Поднимаю на него глаза, захлебываясь рыданиями так, что голова начинает кружиться.
— Да пошел ты! — я срываюсь на крик.
В ответ он наступает ногой на мою больную руку. Я кричу до хрипоты, когда он с силой нажимает ботинком на мои сломанные пальцы и обожженную кожу.
— Ублюдок!
— Меня уже порядком достало все это, поэтому спрашиваю в последний раз. — Он кричит, чтобы я смогла услышать его сквозь собственные вопли. — С кем дружит Гарри Поттер?

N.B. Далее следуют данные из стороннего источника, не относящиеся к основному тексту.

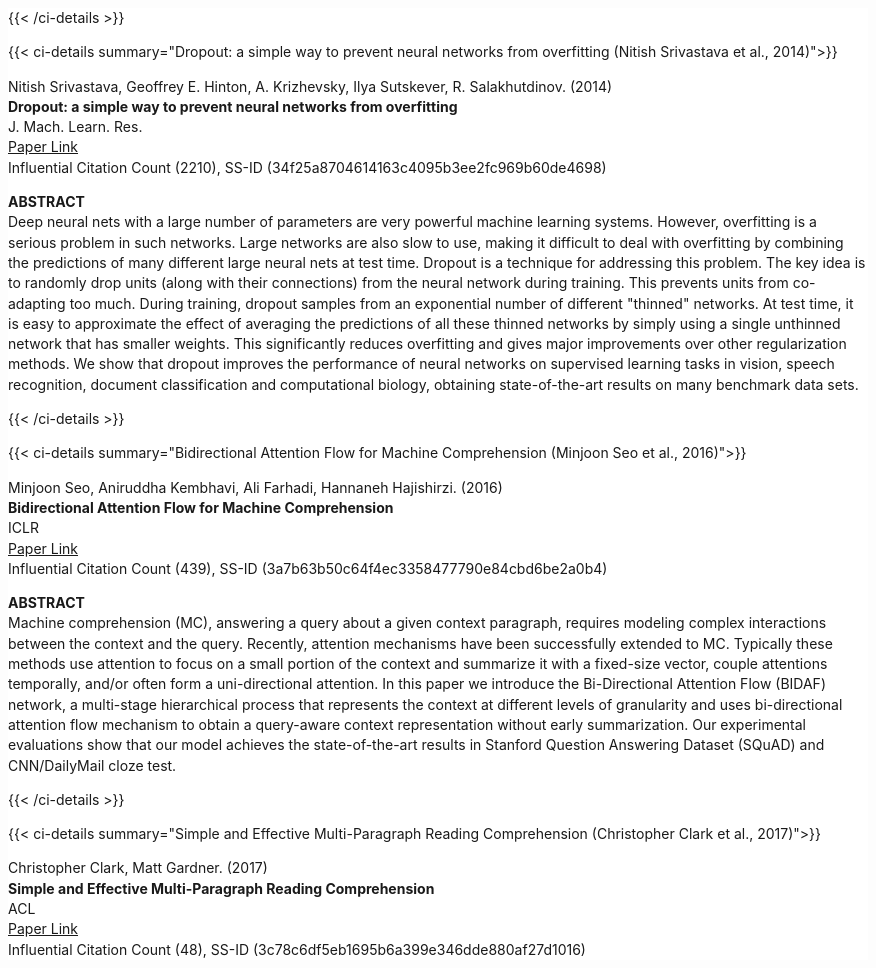 {{< /ci-details >}}

{{< ci-details summary="Dropout: a simple way to prevent neural networks from overfitting (Nitish Srivastava et al., 2014)">}}

Nitish Srivastava, Geoffrey E. Hinton, A. Krizhevsky, Ilya Sutskever, R. Salakhutdinov. (2014)  
**Dropout: a simple way to prevent neural networks from overfitting**  
J. Mach. Learn. Res.  
[Paper Link](https://www.semanticscholar.org/paper/34f25a8704614163c4095b3ee2fc969b60de4698)  
Influential Citation Count (2210), SS-ID (34f25a8704614163c4095b3ee2fc969b60de4698)  

**ABSTRACT**  
Deep neural nets with a large number of parameters are very powerful machine learning systems. However, overfitting is a serious problem in such networks. Large networks are also slow to use, making it difficult to deal with overfitting by combining the predictions of many different large neural nets at test time. Dropout is a technique for addressing this problem. The key idea is to randomly drop units (along with their connections) from the neural network during training. This prevents units from co-adapting too much. During training, dropout samples from an exponential number of different "thinned" networks. At test time, it is easy to approximate the effect of averaging the predictions of all these thinned networks by simply using a single unthinned network that has smaller weights. This significantly reduces overfitting and gives major improvements over other regularization methods. We show that dropout improves the performance of neural networks on supervised learning tasks in vision, speech recognition, document classification and computational biology, obtaining state-of-the-art results on many benchmark data sets.

{{< /ci-details >}}

{{< ci-details summary="Bidirectional Attention Flow for Machine Comprehension (Minjoon Seo et al., 2016)">}}

Minjoon Seo, Aniruddha Kembhavi, Ali Farhadi, Hannaneh Hajishirzi. (2016)  
**Bidirectional Attention Flow for Machine Comprehension**  
ICLR  
[Paper Link](https://www.semanticscholar.org/paper/3a7b63b50c64f4ec3358477790e84cbd6be2a0b4)  
Influential Citation Count (439), SS-ID (3a7b63b50c64f4ec3358477790e84cbd6be2a0b4)  

**ABSTRACT**  
Machine comprehension (MC), answering a query about a given context paragraph, requires modeling complex interactions between the context and the query. Recently, attention mechanisms have been successfully extended to MC. Typically these methods use attention to focus on a small portion of the context and summarize it with a fixed-size vector, couple attentions temporally, and/or often form a uni-directional attention. In this paper we introduce the Bi-Directional Attention Flow (BIDAF) network, a multi-stage hierarchical process that represents the context at different levels of granularity and uses bi-directional attention flow mechanism to obtain a query-aware context representation without early summarization. Our experimental evaluations show that our model achieves the state-of-the-art results in Stanford Question Answering Dataset (SQuAD) and CNN/DailyMail cloze test.

{{< /ci-details >}}

{{< ci-details summary="Simple and Effective Multi-Paragraph Reading Comprehension (Christopher Clark et al., 2017)">}}

Christopher Clark, Matt Gardner. (2017)  
**Simple and Effective Multi-Paragraph Reading Comprehension**  
ACL  
[Paper Link](https://www.semanticscholar.org/paper/3c78c6df5eb1695b6a399e346dde880af27d1016)  
Influential Citation Count (48), SS-ID (3c78c6df5eb1695b6a399e346dde880af27d1016)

Обожженная кожа рвется, а разбитые костяшки крошатся под его нажимом. Боль, мучение, страдание переполняют меня. Я не чувствую ничего, кроме непрекращающейся агонии. Такая боль за пределами моего понимания. Отныне боль — это не то, что я чувствую. Боль — это я. Сплошная болевая пульсирующая точка.
Сделай это, Гермиона. Ничто не стоит таких мучений.
Я должна. Я просто не выдержу. Не могу больше терпеть эту боль. Она должна закончиться, и я могу остановить ее…
— Я, — начинаю хныкать, — и Рон. Мы… мы его лучшие…
…скрип, хруст, крик боли…
— Я знаю это, девчонка, — он нетерпеливо повышает голос. — Я же сказал, что не хочу слышать о вас двоих. Мне нужны другие. Имена тех, о ком я еще не знаю.
Я не могу сказать ему. Не могу.
Ботинки давят на руку еще сильнее и жестче. О, нееееет…
— Невилл Лонгботом, — я спотыкаюсь, — Луна Лавгуд, Рубеус Хагрид, опожалуйстапожалуйста… Джинни Уизли…
Я замираю в ужасе от того, что я только что натворила, но Люциус поворачивает носок стопы. И опять. О, нет, нет неееееет!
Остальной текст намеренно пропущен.